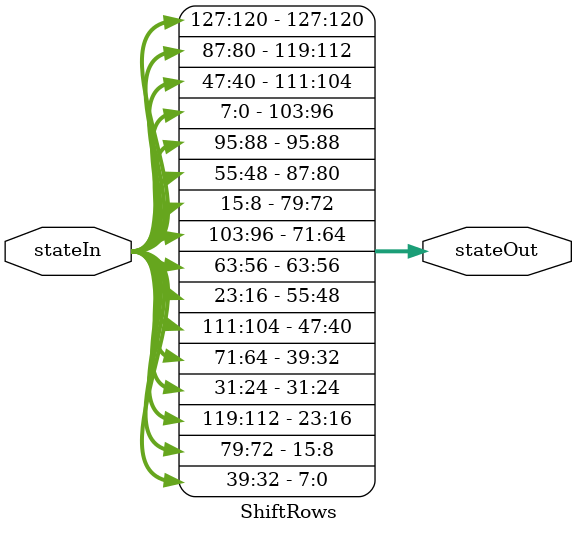
<source format=sv>
module ShiftRows(
stateIn,
stateOut
);

input wire[127:0] stateIn;
output wire[127:0] stateOut;



assign stateOut [127:120] = stateIn [127:120];
assign stateOut [95:88] = stateIn [95:88];
assign stateOut [63:56] = stateIn [63:56];
assign stateOut [31:24] = stateIn [31:24];

assign stateOut [119:112] = stateIn [87:80];
assign stateOut [87:80] = stateIn [55:48];
assign stateOut [55:48] = stateIn [23:16];
assign stateOut [23:16] = stateIn [119:112];

assign stateOut [111:104] = stateIn [47:40];
assign stateOut [79:72] =stateIn [15:8];
assign stateOut [47:40] = stateIn [111:104];
assign stateOut [15:8] = stateIn [79:72];

assign stateOut [103:96] = stateIn [7:0];
assign stateOut [71:64] = stateIn [103:96];
assign stateOut [39:32] = stateIn [71:64];
assign stateOut [7:0] = stateIn [39:32];

endmodule



</source>
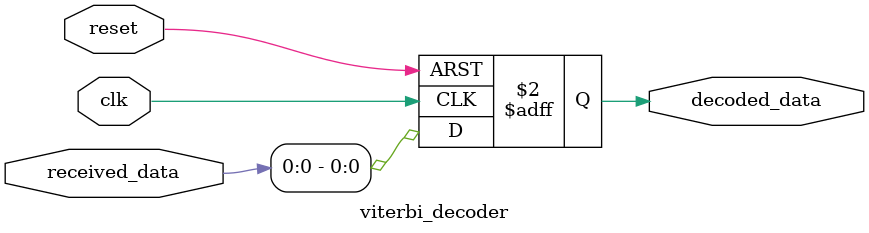
<source format=v>
module viterbi_decoder (
    input clk,
    input reset,
    input [1:0] received_data,
    output reg decoded_data
);

always @(posedge clk or posedge reset) begin
    if (reset) begin
        decoded_data <= 0;
    end else begin
        decoded_data <= received_data[0]; 
    end
end

endmodule

</source>
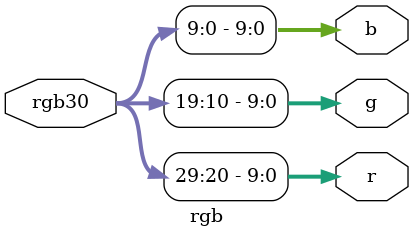
<source format=v>
module rgb (rgb30, r, g, b);

	input [29:0] rgb30;
	
	output [9:0] r, g, b;

	assign r = rgb30[29:20];
	assign g = rgb30[19:10];
	assign b = rgb30[ 9: 0];

endmodule

</source>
+ + + + +
Exercise instructions - In the records, the line containing "input wire[127:0] stateIn;" starts the span and the final line ends it. Output exactly that span, both ends included, with no pictures and nothing else.

Reply -
input wire[127:0] stateIn;
output wire[127:0] stateOut;



assign stateOut [127:120] = stateIn [127:120];
assign stateOut [95:88] = stateIn [95:88];
assign stateOut [63:56] = stateIn [63:56];
assign stateOut [31:24] = stateIn [31:24];

assign stateOut [119:112] = stateIn [87:80];
assign stateOut [87:80] = stateIn [55:48];
assign stateOut [55:48] = stateIn [23:16];
assign stateOut [23:16] = stateIn [119:112];

assign stateOut [111:104] = stateIn [47:40];
assign stateOut [79:72] =stateIn [15:8];
assign stateOut [47:40] = stateIn [111:104];
assign stateOut [15:8] = stateIn [79:72];

assign stateOut [103:96] = stateIn [7:0];
assign stateOut [71:64] = stateIn [103:96];
assign stateOut [39:32] = stateIn [71:64];
assign stateOut [7:0] = stateIn [39:32];

endmodule



</source>
<source format=v>
module viterbi_decoder (
    input clk,
    input reset,
    input [1:0] received_data,
    output reg decoded_data
);

always @(posedge clk or posedge reset) begin
    if (reset) begin
        decoded_data <= 0;
    end else begin
        decoded_data <= received_data[0]; 
    end
end

endmodule

</source>
<source format=v>
module rgb (rgb30, r, g, b);

	input [29:0] rgb30;
	
	output [9:0] r, g, b;

	assign r = rgb30[29:20];
	assign g = rgb30[19:10];
	assign b = rgb30[ 9: 0];

endmodule

</source>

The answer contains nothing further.